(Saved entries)
════════════════════

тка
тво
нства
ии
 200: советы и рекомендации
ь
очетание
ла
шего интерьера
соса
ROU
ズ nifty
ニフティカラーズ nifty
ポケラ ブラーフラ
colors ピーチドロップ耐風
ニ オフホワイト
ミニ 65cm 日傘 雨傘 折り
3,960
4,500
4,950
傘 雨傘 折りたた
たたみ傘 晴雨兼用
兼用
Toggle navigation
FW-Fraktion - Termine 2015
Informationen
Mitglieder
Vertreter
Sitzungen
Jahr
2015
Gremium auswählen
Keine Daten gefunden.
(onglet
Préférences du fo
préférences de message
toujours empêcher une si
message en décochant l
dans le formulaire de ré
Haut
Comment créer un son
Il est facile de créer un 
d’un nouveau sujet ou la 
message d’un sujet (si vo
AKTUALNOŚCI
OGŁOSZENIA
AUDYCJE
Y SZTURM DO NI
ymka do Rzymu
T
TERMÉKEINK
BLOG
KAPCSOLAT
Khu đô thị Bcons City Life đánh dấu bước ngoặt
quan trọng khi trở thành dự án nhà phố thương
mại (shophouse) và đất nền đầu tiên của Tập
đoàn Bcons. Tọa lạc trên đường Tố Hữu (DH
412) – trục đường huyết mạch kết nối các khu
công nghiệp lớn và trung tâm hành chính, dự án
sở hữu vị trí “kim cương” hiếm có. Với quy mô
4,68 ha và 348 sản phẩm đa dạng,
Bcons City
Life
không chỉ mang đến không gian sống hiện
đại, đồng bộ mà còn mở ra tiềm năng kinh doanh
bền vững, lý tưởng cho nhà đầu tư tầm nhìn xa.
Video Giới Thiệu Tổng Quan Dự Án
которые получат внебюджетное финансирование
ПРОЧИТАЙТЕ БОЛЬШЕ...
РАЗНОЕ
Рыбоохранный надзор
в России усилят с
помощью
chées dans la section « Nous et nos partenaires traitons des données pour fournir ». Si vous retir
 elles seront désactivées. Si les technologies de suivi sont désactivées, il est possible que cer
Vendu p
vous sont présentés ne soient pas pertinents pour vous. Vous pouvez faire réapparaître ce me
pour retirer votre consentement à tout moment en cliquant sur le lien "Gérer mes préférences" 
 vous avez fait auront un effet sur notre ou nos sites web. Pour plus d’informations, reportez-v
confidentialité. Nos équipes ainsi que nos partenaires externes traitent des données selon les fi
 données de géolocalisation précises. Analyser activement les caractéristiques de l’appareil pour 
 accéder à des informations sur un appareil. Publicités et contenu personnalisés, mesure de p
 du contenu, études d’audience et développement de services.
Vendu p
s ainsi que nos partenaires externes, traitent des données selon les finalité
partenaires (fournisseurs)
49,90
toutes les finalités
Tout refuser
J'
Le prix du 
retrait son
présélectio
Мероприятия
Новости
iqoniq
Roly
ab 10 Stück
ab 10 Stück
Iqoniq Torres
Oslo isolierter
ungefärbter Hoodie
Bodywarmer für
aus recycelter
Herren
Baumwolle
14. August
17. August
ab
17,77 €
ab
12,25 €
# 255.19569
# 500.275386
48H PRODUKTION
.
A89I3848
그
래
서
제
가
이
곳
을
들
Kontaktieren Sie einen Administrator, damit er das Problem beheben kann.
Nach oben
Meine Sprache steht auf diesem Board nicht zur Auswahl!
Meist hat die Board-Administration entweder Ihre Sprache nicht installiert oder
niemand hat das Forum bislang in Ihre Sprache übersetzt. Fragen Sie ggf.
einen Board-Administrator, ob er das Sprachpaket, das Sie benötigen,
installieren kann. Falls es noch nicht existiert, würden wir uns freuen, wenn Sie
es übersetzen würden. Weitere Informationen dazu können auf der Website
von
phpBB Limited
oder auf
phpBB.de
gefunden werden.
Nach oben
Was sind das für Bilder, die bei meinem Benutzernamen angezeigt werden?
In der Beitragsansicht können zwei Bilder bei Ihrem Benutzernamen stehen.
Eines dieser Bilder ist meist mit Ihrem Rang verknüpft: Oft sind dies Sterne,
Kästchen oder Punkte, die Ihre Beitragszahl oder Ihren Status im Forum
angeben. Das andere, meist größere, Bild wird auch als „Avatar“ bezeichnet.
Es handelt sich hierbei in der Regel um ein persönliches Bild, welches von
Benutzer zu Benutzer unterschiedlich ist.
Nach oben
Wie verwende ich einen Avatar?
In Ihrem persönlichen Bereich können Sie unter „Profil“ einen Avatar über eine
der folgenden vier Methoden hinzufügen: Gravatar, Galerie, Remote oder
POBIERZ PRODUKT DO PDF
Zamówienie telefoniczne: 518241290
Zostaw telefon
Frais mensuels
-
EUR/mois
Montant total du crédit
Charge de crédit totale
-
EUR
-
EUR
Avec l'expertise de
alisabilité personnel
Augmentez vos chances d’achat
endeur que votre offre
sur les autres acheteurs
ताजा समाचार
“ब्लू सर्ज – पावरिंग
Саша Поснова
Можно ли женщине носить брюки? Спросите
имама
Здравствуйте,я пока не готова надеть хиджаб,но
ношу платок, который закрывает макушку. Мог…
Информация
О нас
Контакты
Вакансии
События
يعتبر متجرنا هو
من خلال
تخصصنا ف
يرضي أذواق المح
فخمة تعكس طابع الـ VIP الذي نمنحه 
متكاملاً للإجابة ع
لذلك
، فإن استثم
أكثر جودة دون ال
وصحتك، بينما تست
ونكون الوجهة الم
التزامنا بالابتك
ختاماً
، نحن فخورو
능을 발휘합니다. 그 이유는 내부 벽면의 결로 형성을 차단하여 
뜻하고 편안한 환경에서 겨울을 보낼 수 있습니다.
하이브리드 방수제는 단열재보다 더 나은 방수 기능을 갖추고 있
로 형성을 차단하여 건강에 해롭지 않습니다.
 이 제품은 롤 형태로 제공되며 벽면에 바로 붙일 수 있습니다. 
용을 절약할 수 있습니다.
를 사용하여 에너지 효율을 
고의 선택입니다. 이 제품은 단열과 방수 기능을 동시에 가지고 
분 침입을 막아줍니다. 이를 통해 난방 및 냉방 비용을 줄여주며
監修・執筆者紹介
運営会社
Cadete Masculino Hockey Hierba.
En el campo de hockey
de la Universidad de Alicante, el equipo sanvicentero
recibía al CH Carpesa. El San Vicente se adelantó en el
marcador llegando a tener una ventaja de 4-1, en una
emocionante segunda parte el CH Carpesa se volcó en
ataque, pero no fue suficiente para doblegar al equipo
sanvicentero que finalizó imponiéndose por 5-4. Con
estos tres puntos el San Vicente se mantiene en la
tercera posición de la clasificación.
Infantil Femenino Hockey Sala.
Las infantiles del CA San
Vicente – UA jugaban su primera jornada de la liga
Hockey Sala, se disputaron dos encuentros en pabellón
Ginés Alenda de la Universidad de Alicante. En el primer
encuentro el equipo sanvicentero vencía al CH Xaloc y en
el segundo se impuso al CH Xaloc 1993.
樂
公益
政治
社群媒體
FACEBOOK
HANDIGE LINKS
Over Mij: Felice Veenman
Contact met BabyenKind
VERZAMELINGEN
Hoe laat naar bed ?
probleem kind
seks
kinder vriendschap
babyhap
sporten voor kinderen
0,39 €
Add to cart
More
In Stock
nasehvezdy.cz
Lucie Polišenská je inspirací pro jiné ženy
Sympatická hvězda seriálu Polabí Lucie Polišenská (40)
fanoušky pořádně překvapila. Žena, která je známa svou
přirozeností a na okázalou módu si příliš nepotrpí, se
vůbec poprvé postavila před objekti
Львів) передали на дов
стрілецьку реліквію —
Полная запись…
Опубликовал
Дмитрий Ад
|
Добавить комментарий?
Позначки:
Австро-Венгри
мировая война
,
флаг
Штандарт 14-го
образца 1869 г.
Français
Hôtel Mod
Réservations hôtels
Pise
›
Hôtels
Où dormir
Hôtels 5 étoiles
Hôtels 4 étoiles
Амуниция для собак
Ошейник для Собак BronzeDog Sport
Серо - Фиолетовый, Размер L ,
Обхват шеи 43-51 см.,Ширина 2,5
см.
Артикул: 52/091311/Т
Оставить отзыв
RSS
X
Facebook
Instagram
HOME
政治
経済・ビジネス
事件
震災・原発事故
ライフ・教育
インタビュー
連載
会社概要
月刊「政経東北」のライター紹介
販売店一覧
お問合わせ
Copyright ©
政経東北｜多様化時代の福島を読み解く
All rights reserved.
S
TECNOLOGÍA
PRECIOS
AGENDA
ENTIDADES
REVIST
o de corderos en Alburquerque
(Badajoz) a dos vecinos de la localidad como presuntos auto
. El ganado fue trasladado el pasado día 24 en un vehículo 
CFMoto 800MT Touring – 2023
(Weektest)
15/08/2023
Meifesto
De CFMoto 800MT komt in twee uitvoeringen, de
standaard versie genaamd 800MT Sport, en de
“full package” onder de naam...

════════════════════

- **Work to be completed**
Please return only the lines above, starting at the line that has "sở hữu vị trí" and ending at the line that has "Meist hat die", keeping both and leaving each one unchanged.

- **Solved exercise**
sở hữu vị trí “kim cương” hiếm có. Với quy mô
4,68 ha và 348 sản phẩm đa dạng,
Bcons City
Life
không chỉ mang đến không gian sống hiện
đại, đồng bộ mà còn mở ra tiềm năng kinh doanh
bền vững, lý tưởng cho nhà đầu tư tầm nhìn xa.
Video Giới Thiệu Tổng Quan Dự Án
которые получат внебюджетное финансирование
ПРОЧИТАЙТЕ БОЛЬШЕ...
РАЗНОЕ
Рыбоохранный надзор
в России усилят с
помощью
chées dans la section « Nous et nos partenaires traitons des données pour fournir ». Si vous retir
 elles seront désactivées. Si les technologies de suivi sont désactivées, il est possible que cer
Vendu p
vous sont présentés ne soient pas pertinents pour vous. Vous pouvez faire réapparaître ce me
pour retirer votre consentement à tout moment en cliquant sur le lien "Gérer mes préférences" 
 vous avez fait auront un effet sur notre ou nos sites web. Pour plus d’informations, reportez-v
confidentialité. Nos équipes ainsi que nos partenaires externes traitent des données selon les fi
 données de géolocalisation précises. Analyser activement les caractéristiques de l’appareil pour 
 accéder à des informations sur un appareil. Publicités et contenu personnalisés, mesure de p
 du contenu, études d’audience et développement de services.
Vendu p
s ainsi que nos partenaires externes, traitent des données selon les finalité
partenaires (fournisseurs)
49,90
toutes les finalités
Tout refuser
J'
Le prix du 
retrait son
présélectio
Мероприятия
Новости
iqoniq
Roly
ab 10 Stück
ab 10 Stück
Iqoniq Torres
Oslo isolierter
ungefärbter Hoodie
Bodywarmer für
aus recycelter
Herren
Baumwolle
14. August
17. August
ab
17,77 €
ab
12,25 €
# 255.19569
# 500.275386
48H PRODUKTION
.
A89I3848
그
래
서
제
가
이
곳
을
들
Kontaktieren Sie einen Administrator, damit er das Problem beheben kann.
Nach oben
Meine Sprache steht auf diesem Board nicht zur Auswahl!
Meist hat die Board-Administration entweder Ihre Sprache nicht installiert oder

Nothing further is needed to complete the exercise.